I nod, zipping up my sweatshirt and pulling the hood up. “Will you help me?”

“With what?”

“I need everyone to know I didn’t do it.”

“But didn’t you settle? Everyone’s saying—”

“My family settled with hers, but that doesn’t mean that I pushed her. I didn’t. We just wanted it to all go away.” I feel the desperation slip into my voice and try to erase it. “I need help finding out who did this. Nobody believes me. But you do, don’t you? You will?”

“I don’t know what you’re asking me.” She stands.

Her phone lights up in her hand, and it’s like she’s gone already. I wonder if I made her feel that way—unwanted, unimportant—all those countless times. I wonder if this is how it felt.

“I’ve got to go.” Grabbing her bag, she pushes past me and out the coffee shop door. The bell chimes.

Someone recognizes me and snickers. A table of younger ballerinas point in my direction. A year ago, they’d be cowering in my presence or hoping I’d join them. They’d be coveting what I had: the looks, the roles, Alec. All of it. And now I stand here, the tears stinging my eyes, wanting what they have: nothing more than a group of friends who secretly hate each other. This is what it’s come to.

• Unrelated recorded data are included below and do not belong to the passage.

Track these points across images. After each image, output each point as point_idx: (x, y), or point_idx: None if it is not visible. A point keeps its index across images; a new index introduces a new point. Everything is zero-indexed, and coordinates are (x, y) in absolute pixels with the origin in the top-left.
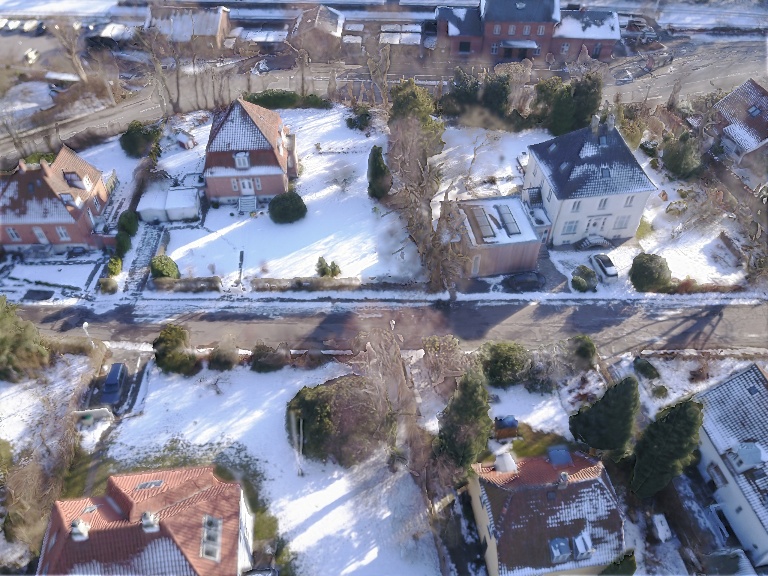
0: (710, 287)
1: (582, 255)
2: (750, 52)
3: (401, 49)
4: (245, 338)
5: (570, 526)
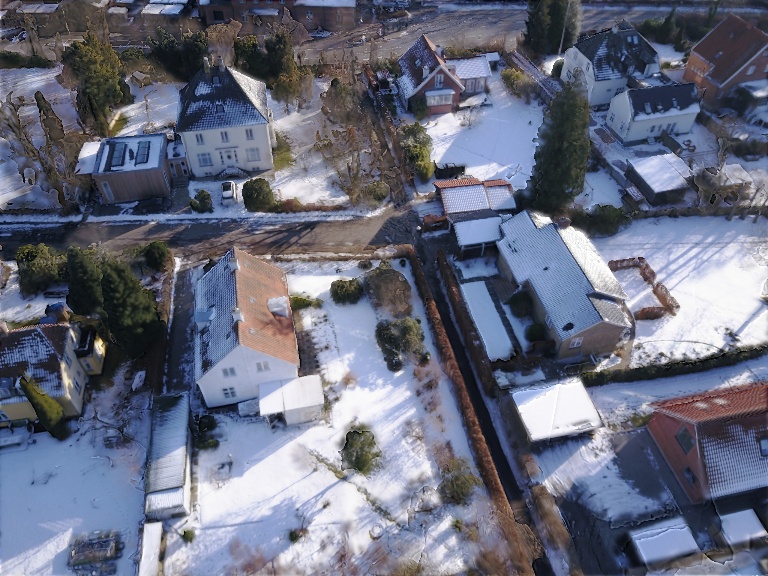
0: (312, 206)
1: (218, 184)
2: (484, 19)
3: (164, 19)
4: None
5: (14, 368)
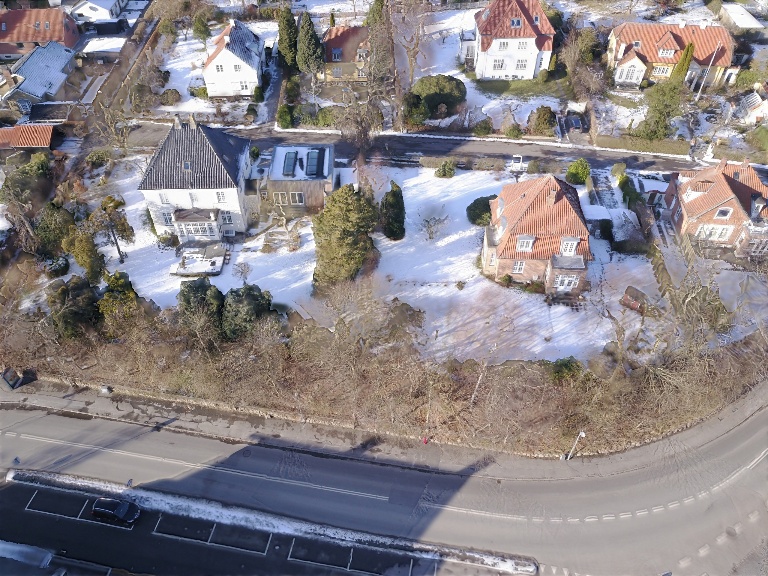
0: None
1: None
2: None
3: None
4: (502, 147)
5: None
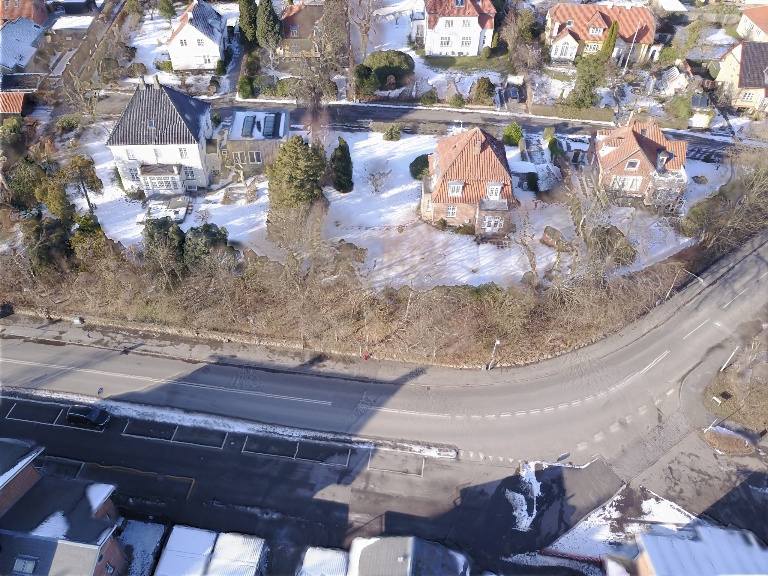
0: None
1: None
2: None
3: None
4: (446, 115)
5: None
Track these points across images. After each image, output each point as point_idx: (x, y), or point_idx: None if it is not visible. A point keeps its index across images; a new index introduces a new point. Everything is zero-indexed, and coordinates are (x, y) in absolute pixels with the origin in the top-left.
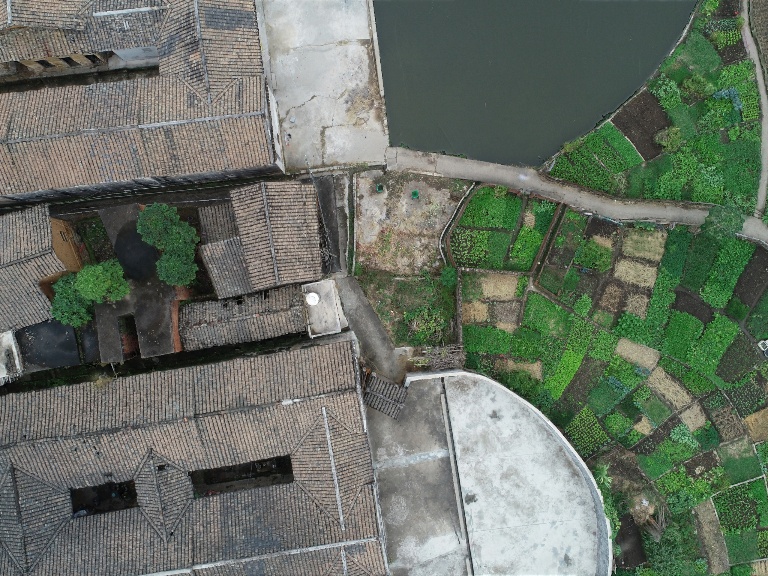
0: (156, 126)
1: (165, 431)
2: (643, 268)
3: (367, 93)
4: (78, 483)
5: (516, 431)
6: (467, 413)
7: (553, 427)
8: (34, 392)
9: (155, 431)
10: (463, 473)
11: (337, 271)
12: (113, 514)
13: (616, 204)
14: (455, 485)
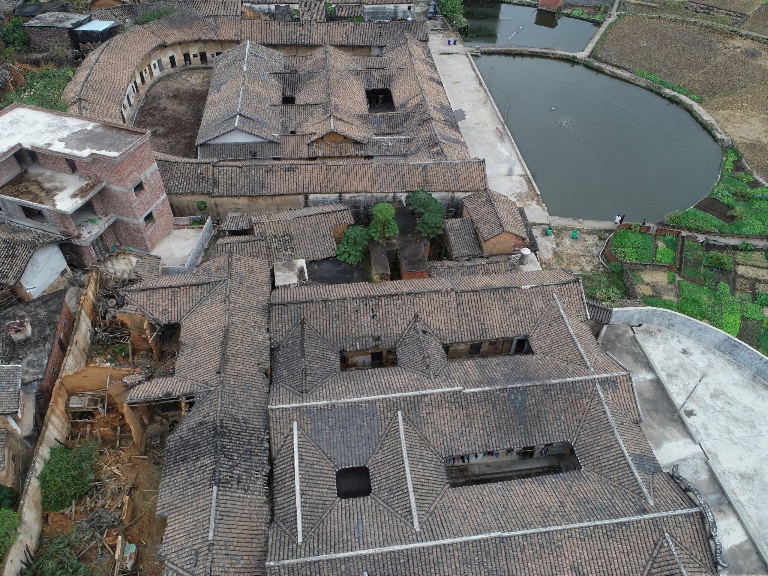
0: (418, 163)
1: (431, 300)
2: (757, 269)
3: (528, 194)
4: (350, 345)
5: (708, 363)
6: (661, 350)
7: (741, 342)
8: (321, 285)
9: (423, 299)
10: (674, 393)
11: (536, 249)
12: (379, 369)
13: (719, 238)
14: (671, 397)
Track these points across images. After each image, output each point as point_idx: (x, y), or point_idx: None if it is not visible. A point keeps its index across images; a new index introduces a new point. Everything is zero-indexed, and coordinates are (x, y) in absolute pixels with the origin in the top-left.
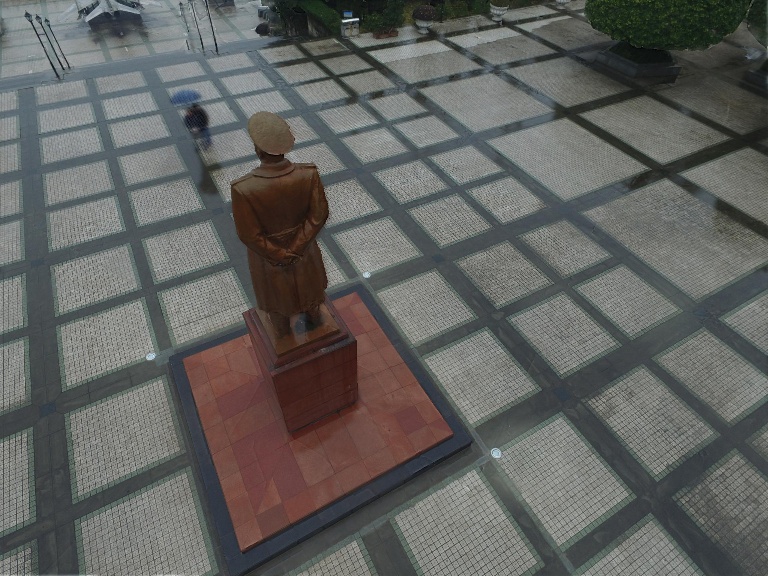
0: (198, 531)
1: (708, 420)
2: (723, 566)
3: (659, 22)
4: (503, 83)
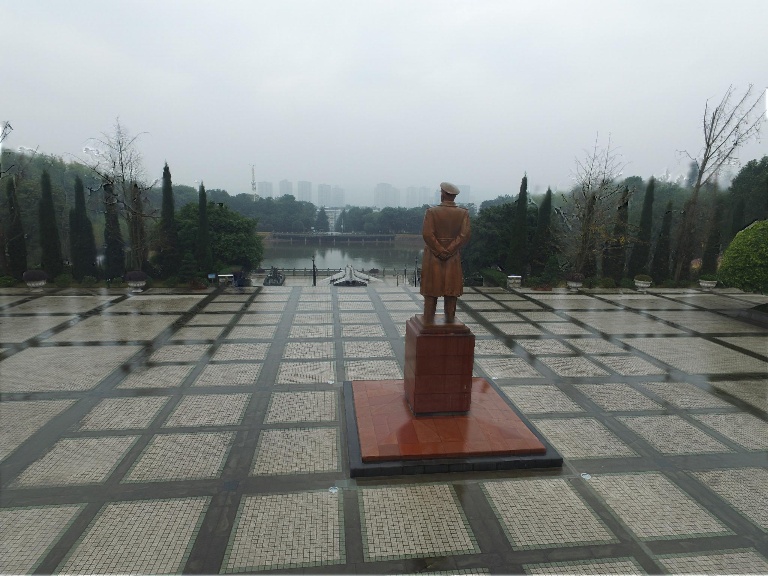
0: (334, 452)
1: None
2: None
3: None
4: (640, 316)
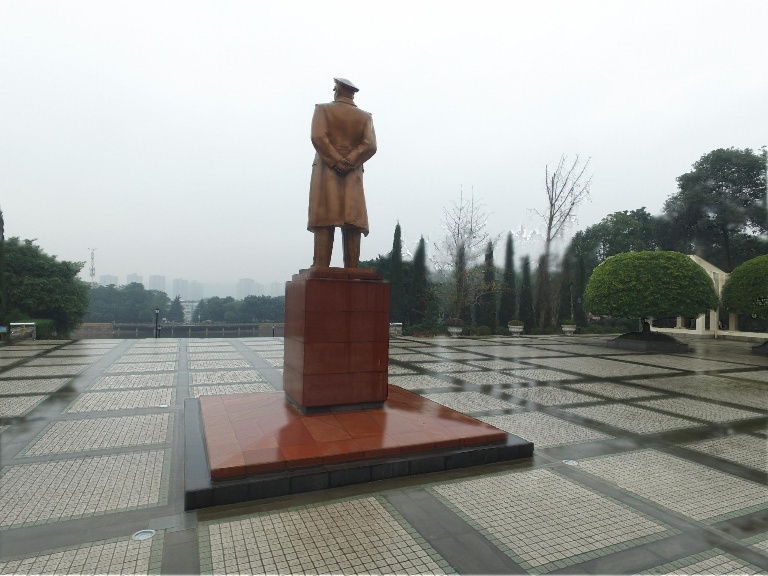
0: (156, 479)
1: None
2: None
3: (645, 298)
4: None
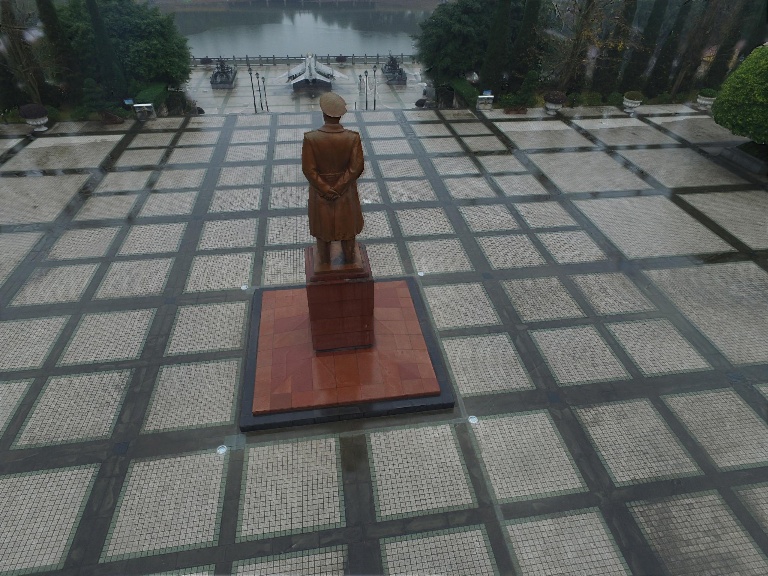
0: (231, 396)
1: (697, 459)
2: (653, 571)
3: None
4: (610, 160)
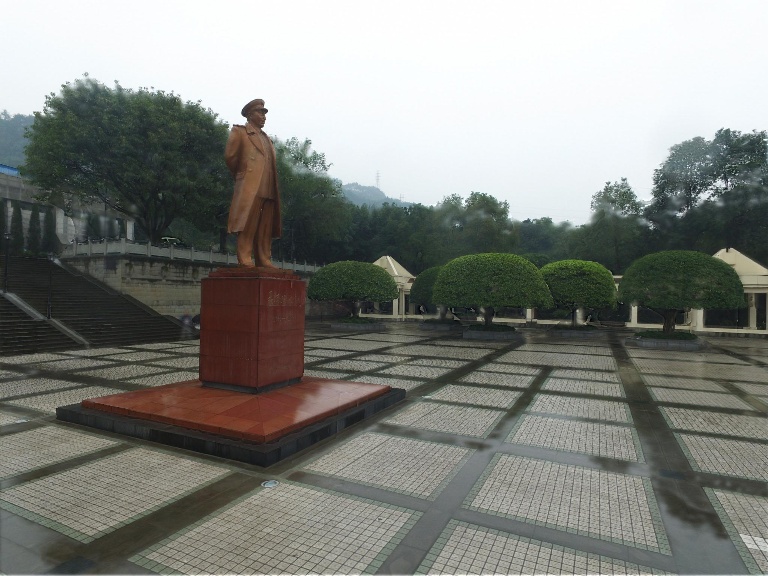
0: None
1: None
2: None
3: None
4: None
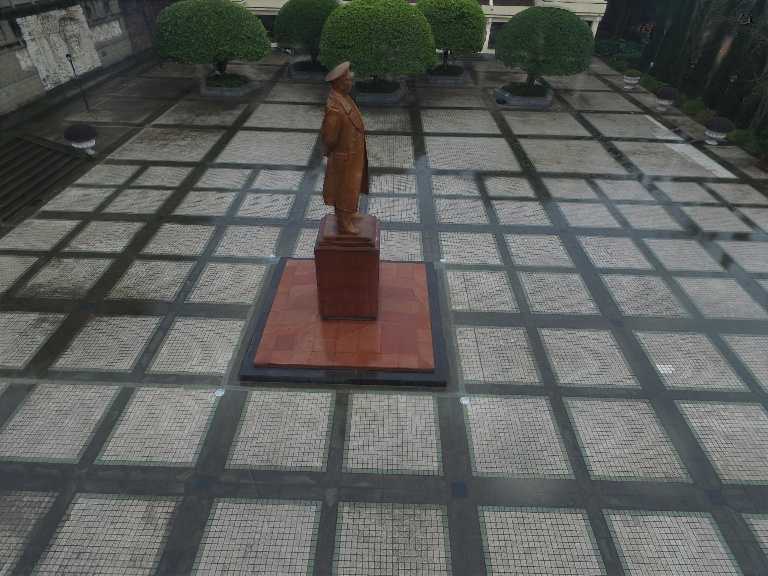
0: None
1: None
2: (3, 481)
3: None
4: None
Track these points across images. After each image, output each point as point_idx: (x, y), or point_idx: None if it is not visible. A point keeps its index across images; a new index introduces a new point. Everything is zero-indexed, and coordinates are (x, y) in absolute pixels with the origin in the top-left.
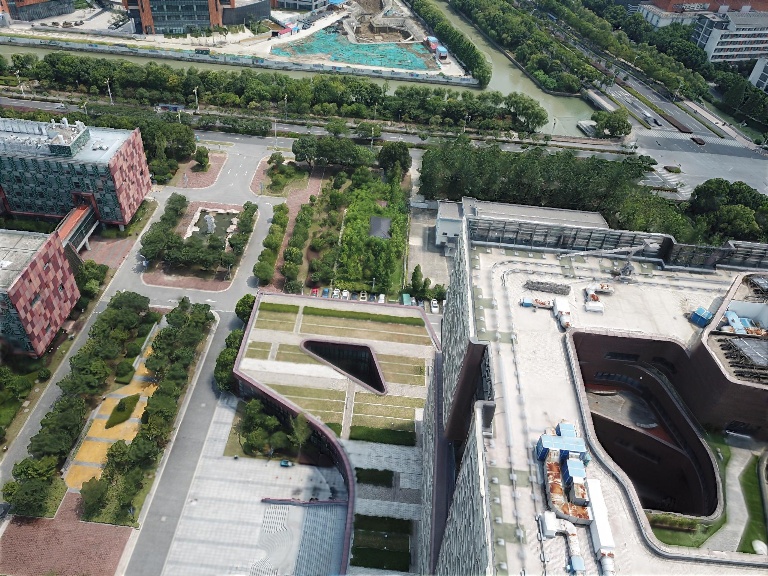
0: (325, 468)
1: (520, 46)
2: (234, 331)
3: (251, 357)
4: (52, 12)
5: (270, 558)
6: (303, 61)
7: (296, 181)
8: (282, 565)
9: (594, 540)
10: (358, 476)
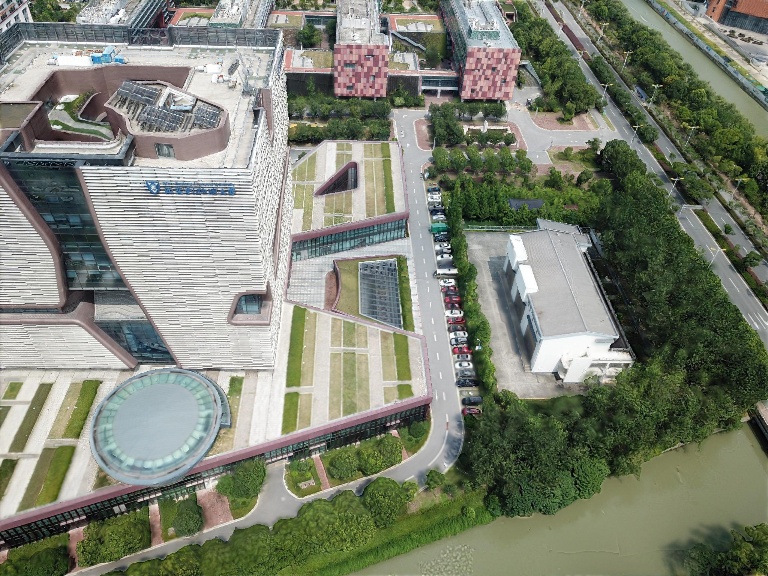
0: None
1: None
2: None
3: (337, 145)
4: (756, 28)
5: None
6: None
7: (581, 165)
8: None
9: None
10: None
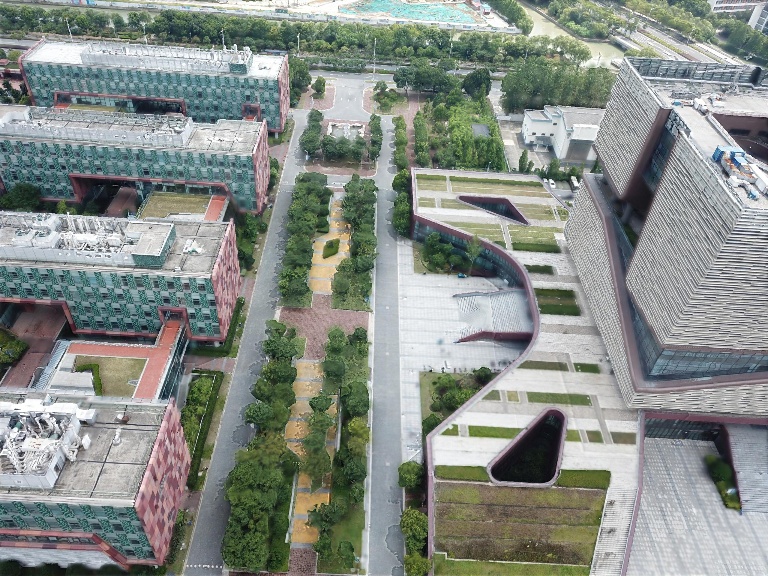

I slip back outside into the cold. The streetlamps glare down at me. I walk quickly toward Broadway, then pause, pondering calling the car service. Instead I decide to walk. Going through the park at night is a risk I wouldn’t usually take, but right now, in this moment, I’ve got nothing to lose.

 

 

8.


Gigi


“I NEED YOUR HELP.” I grab Will’s arm and drag him down the hallway outside Studio E. People zip by, dropping off their bags for afternoon ballet classes, and heading up to the café for lunch or off to find a corner to stretch in.

He wrestles his arm away from me. “Oh, so you have time for me now?” He pets the newly shaved lines in the left side of his scalp, and fusses with the perfect topknot he’s put in his red hair.

“I meant to text you back.” We haven’t hung out since the start of school, and every time I’ve invited him to hang out with Alec and me, he’s refused.

“Sure you did,” he says.

“I invited you to come for dinner last night.”

“I don’t want to hang out with Alec. I want to hang out with you.” His tone shifts from shattered to mock annoyed. Tears shimmer across his green eyes.

“Okay, come hang out with me now. I need you.” I poke at his side until he laughs. “Forgive me?”

“Fine. Since you’re begging.”

We laugh.

“I really missed you this summer, so you know I need my time with you,” he says, squeezing my hand.

“I saw you every weekend.” He showed up at Aunt Leah’s every Friday without fail. More than Alec even. He’d come with frozen yogurt and ballet movies. Aunt Leah’s boyfriend got so tired of seeing him that I had to make up fake Friday plans or pretend to be sick sometimes.

“But still”—he rubs my arm—“isn’t it so much better now that we can see each other every day?”

I nod, just to get that sappy, pitiful look off his face. He’s been weirdly clingy lately. But I should feel grateful for his friendship. I can only trust three people in this building: him, Alec, and Cassie.

“So what is it?”

“Cassie told me something,” I whisper.

“You two are friends now?” The way he recoils at her name, it worries me for a second. But I tell myself he’s just being sensitive.

“Um, not really. She’s been nice.” He starts to say something about Cassie, but I interrupt. “Sei-Jin is the one who put the glass in my shoe.”